On the other hand, and I think this hand is dominant, nostalgia draws meaning from experience and can be a tool for creativity. I believe many of our earliest creative instincts – early creative memories, are spot on. They can act as a roadmap when we get lost and confused in our ambitions or strengths. Routledge writes, “Nostalgia mobilizes us for the future...It increases our desire to pursue important life goals and our confidence that we can accomplish them.”
I wanted to be a figure skater when I was young. I took lessons and had the Tara Lapinski poster on my wall. And while I love to put on skates in the winter and relive my figure eights, I don’t feel spurred into the future by that dream and memory. I was, however, also obsessed with The Sound of Music and Fiddler on the Roof. I can trace my love of music and story back to those VHS tapes. The Sound of Music was a PBS special that my parents recorded onto a VHS, commercials and stories from Julie Andrews herself, all intact. The Fiddler on the Roof was a double VHS, the split being at intermission, of course. Much of my interest in music began with those musicals, and watching my dad play the piano, singing in church, and scribbling song lyrics I heard on the radio down in a little notebook, just because I thought they were so brilliant.
I'm working on putting out some Christmas songs in December. This project was born of nostalgia, specifically the Christmas kind: food and music and the ones you love all together. Those memories are vibrant to me, as they are to many. A year ago I started writing a song about things I remember from childhood and I couldn't stop and the songs kept coming. Nostalgia guided me through this creative process.

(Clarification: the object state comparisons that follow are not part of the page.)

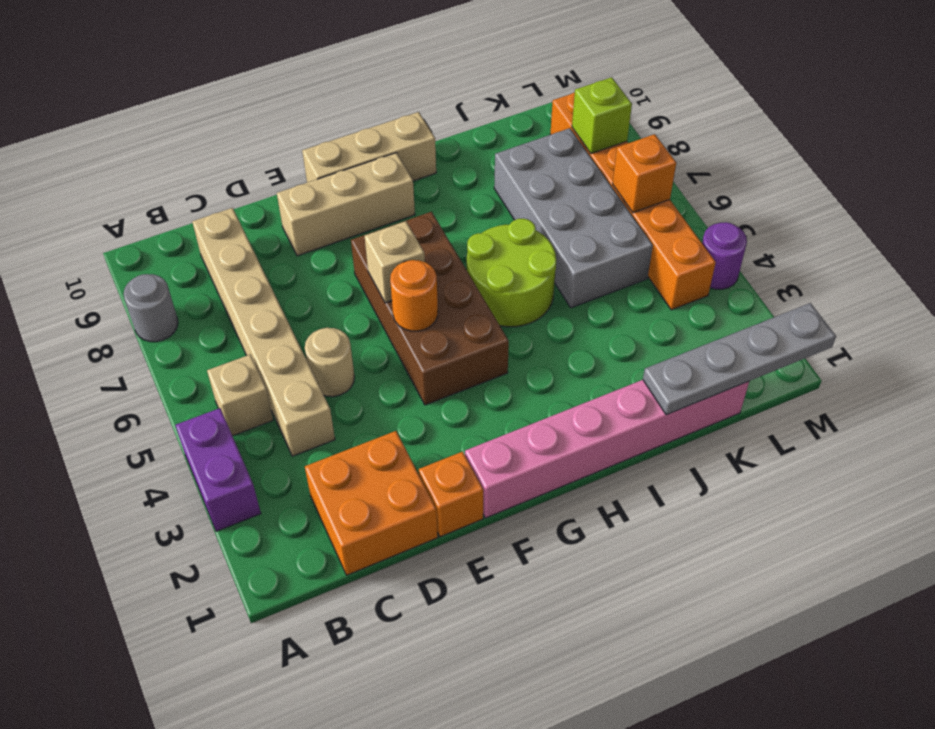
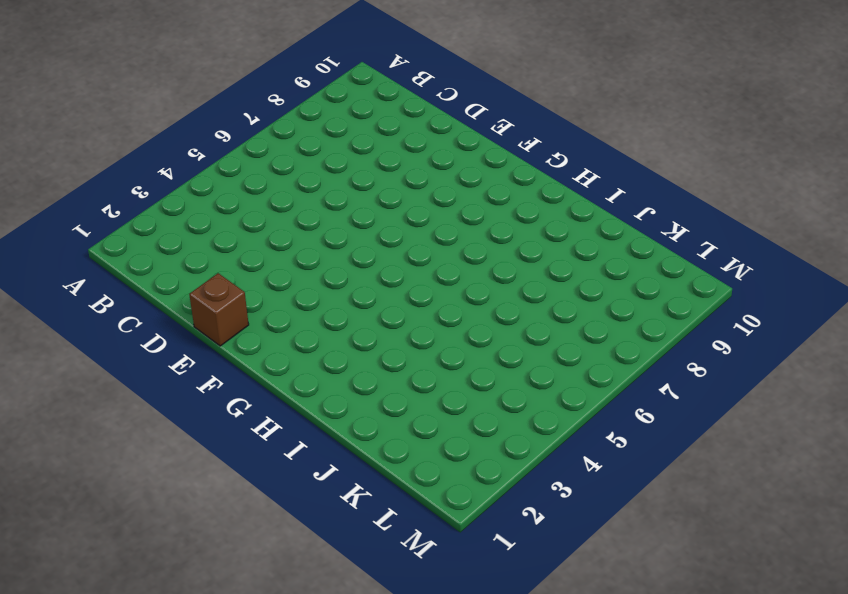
brown 1x1 brick [189,273,249,346] -> orange 1x1 brick [419,452,483,537]
none -> purple 1x2 brick [175,408,261,531]
none -> grey 1x1 round brick [124,274,178,342]
none -> tan 1x1 brick [207,354,273,436]

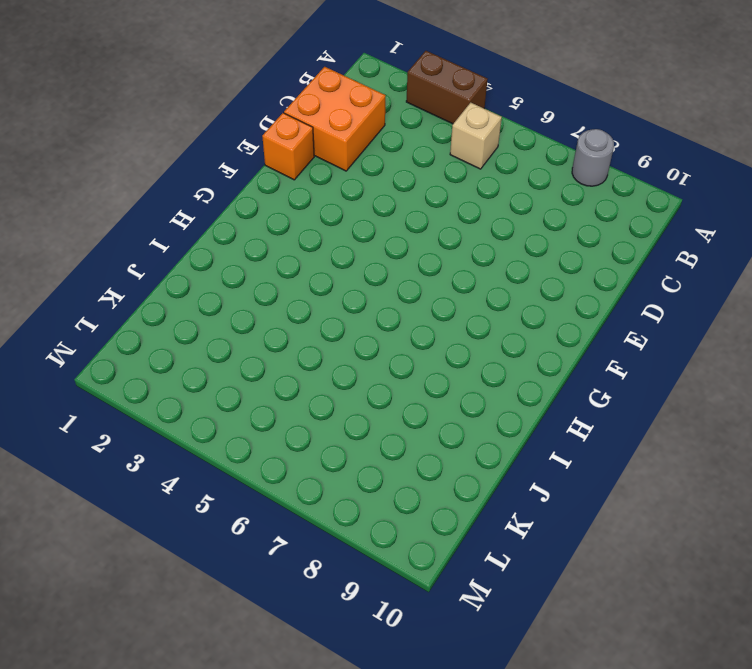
brown 1x2 brick [406,51,488,124] -> purple 1x2 brick [175,408,261,531]
none -> tan 1x6 brick [192,208,335,456]
none -> tan 1x1 round brick [305,328,354,397]
none -> tan 1x3 brick [277,153,415,256]

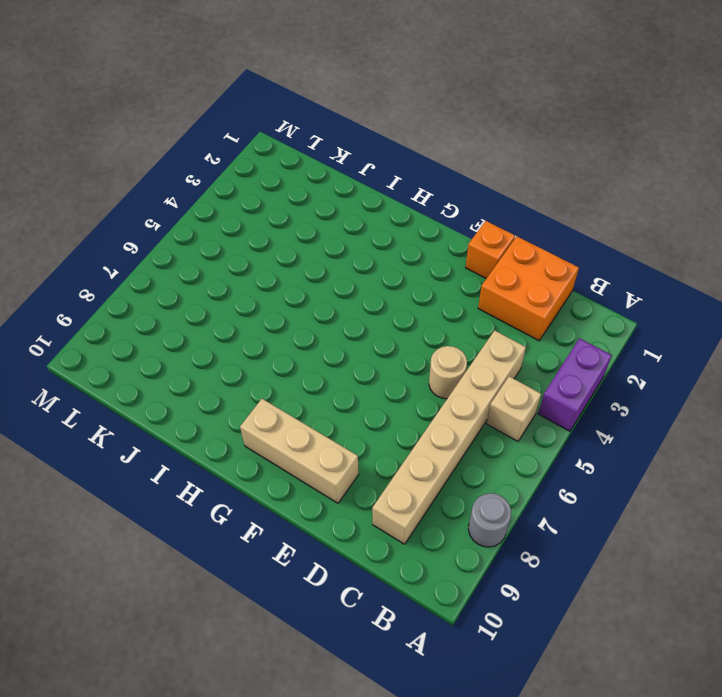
none -> pink 1x6 brick [465,380,749,518]
none -> brown 2x4 brick [351,212,509,405]
none -> tan 1x3 brick [302,112,436,183]

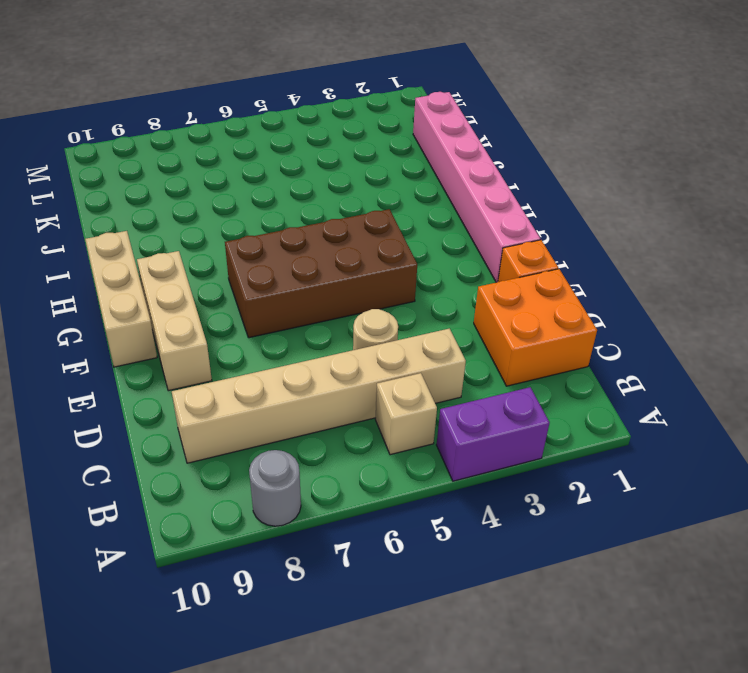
none -> lime 2x2 round brick [467,219,556,327]
none -> grey 2x4 brick [494,128,653,308]
none -> orange 1x6 brick [550,92,716,310]

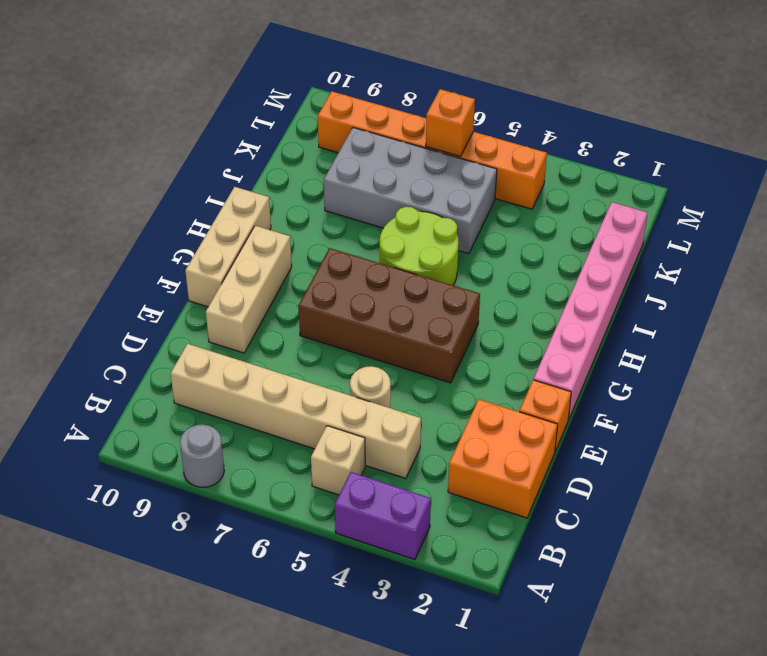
none -> purple 1x1 round brick [702,222,747,289]
none -> orange 1x1 round brick [390,260,438,331]
none -> tan 1x1 brick [365,221,425,303]

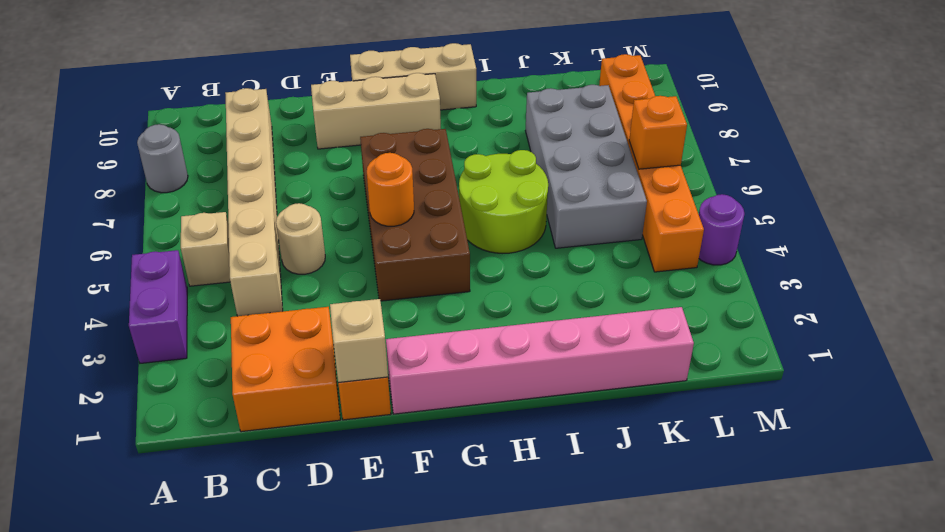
tan 1x1 brick [330,299,388,383] -> tan 1x1 brick moved to [365,221,425,303]
none -> grey 1x4 plate [643,303,836,415]
none -> lime 1x1 brick [572,77,632,154]

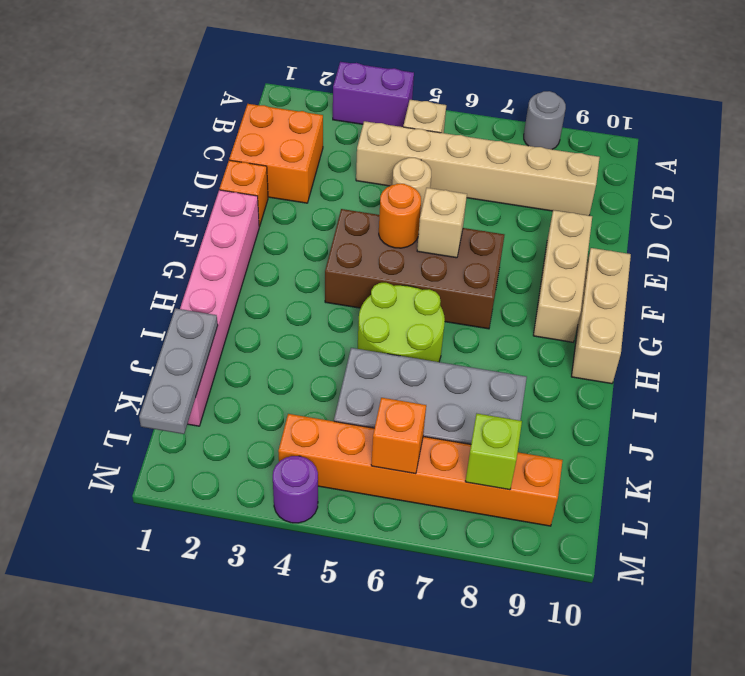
grey 1x3 plate [139,308,218,434] -> grey 1x4 plate [643,303,836,415]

Books and plays have been written because of nostalgia, certainly songs sung, even more certainly, pictures painted, taken, and drawn. Nostalgia doesn't just create sentimentality, it works for the future—what could be and what could be remade. How many musicals have been reworked and revived for this reason? There are things yet to be learned and while there is nothing new under this sun, everything (almost) can be made new and reconnected with in some way. It’s why starting with what you love is so important when you are finding your voice as an artist. I heard this quote recently: “Copy what inspires you and at the end you'll find yourself.” At the start were those movies and music-filled memories, and my middle is everything after. And as for the end, well, I’m getting there, with a little help from nostalgia.